# WHAT THE EXERCISE ASKS
Among the lines of the records, please find those that contain the word "left" and copy them.
**** STORED DATA ****
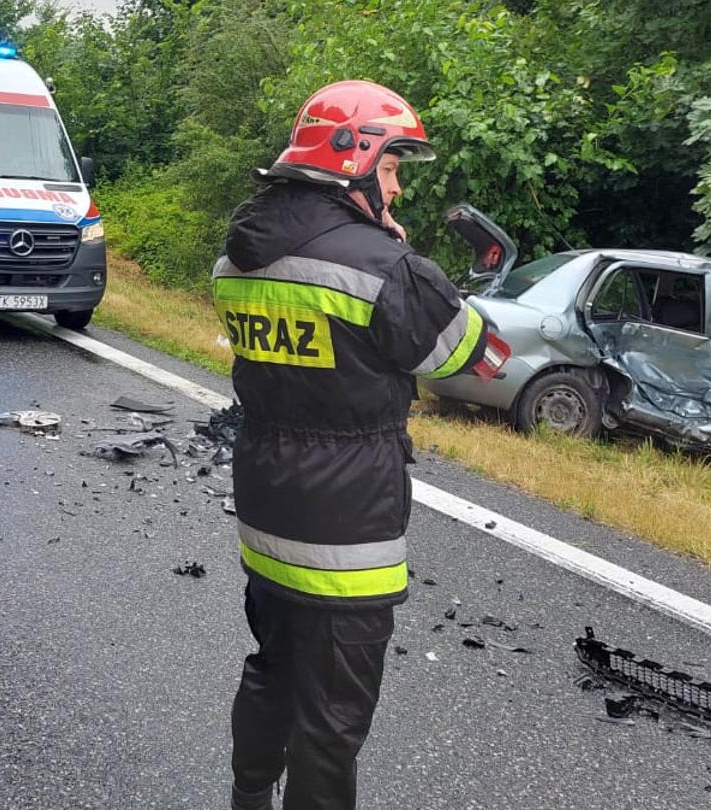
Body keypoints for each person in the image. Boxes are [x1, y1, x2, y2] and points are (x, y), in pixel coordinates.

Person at [216, 80, 503, 810]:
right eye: (393, 167)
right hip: (348, 523)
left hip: (266, 501)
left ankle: (249, 796)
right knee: (334, 718)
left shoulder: (239, 253)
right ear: (355, 159)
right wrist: (434, 275)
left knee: (272, 668)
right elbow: (470, 358)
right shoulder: (384, 266)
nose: (398, 187)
****
# EXERCISE RESULT
left hip: (266, 501)
left ankle: (249, 796)
left shoulder: (239, 253)
left knee: (272, 668)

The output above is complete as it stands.